Continuano le sorprese nell’indagine sulla spendopoli sabauda. Racconta Repubblica:

Anche il finanziamento illecito ai partiti tra le contestazioni mosse all’interno della vasta inchiesta per peculato sulle spese anomale dei gruppi consiliari della Regione Piemonte, che ha svelato il malcostume di rimborsi per gli acquisti personali più disparati, dai biglietti del treno ai nightclub agli attrezzi di bricolage. 

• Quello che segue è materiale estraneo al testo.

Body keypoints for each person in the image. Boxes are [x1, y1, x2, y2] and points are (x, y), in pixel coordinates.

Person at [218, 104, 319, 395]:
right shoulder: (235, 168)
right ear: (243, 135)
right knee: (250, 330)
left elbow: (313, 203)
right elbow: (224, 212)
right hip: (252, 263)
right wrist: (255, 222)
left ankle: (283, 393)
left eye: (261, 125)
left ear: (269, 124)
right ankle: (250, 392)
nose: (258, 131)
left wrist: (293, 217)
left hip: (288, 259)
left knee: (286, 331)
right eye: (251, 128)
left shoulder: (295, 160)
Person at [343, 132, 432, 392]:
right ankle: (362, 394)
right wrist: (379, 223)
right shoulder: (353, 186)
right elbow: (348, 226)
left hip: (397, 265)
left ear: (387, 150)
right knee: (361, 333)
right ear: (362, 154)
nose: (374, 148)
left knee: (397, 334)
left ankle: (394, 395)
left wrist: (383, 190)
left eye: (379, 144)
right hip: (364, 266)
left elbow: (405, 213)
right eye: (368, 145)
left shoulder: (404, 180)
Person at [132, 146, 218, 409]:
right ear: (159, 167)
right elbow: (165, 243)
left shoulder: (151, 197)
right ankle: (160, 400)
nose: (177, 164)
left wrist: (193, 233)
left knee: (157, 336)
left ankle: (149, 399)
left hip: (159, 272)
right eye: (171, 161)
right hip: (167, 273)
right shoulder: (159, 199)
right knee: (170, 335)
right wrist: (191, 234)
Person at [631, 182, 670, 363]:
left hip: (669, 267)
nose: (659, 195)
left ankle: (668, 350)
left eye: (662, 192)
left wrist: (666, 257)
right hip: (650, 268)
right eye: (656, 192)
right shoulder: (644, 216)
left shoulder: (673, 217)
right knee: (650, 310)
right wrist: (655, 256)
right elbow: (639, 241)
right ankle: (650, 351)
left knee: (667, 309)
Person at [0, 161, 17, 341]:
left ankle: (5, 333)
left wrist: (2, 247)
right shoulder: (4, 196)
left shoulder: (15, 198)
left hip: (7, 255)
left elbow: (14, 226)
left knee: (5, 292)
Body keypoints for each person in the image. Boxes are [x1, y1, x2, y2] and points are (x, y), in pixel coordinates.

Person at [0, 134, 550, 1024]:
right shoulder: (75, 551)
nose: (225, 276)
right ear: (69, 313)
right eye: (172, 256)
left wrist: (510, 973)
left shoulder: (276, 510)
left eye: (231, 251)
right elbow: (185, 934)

Analizzando scontrino per scontrino le spese dei quattro consiglieri indagati (Michele giovine, Maurizio Lupi, Andrea Stara ed Eleonora Artesio), gli uomini della guardia di finanza, coordinati dai pm Andrea Beconi ed Enrica Gabetta, hanno scoperto dell’altro. Tra le ricevute presentate da Andrea Stara, titolare dello scranno Insieme per Bresso, c’era infatti anche quella di una tipografia. Stara aveva spiegato di aver fatto pubblicare gli atti di un convegno, ma in realtà i finanzieri, interrogando il tipografo, hanno scoperto che coi fondi del suo gruppo consiliare aveva stampato manifesti e volantini elettorali in vista delle Amministrative della primavera 2011, circa diecimila euro. Tra il materiale incriminato ci sono sia pubblicità per la candidatura di Piero Fassino alle primarie del Pd, sia santini per vari candidati del partito democratico nei consigli di circoscrizione. “In una campagna elettorale – fa sapere il sindaco – non è sempre possibile controllare in che modo i sostenitori pagano il materiale pubblicitario”.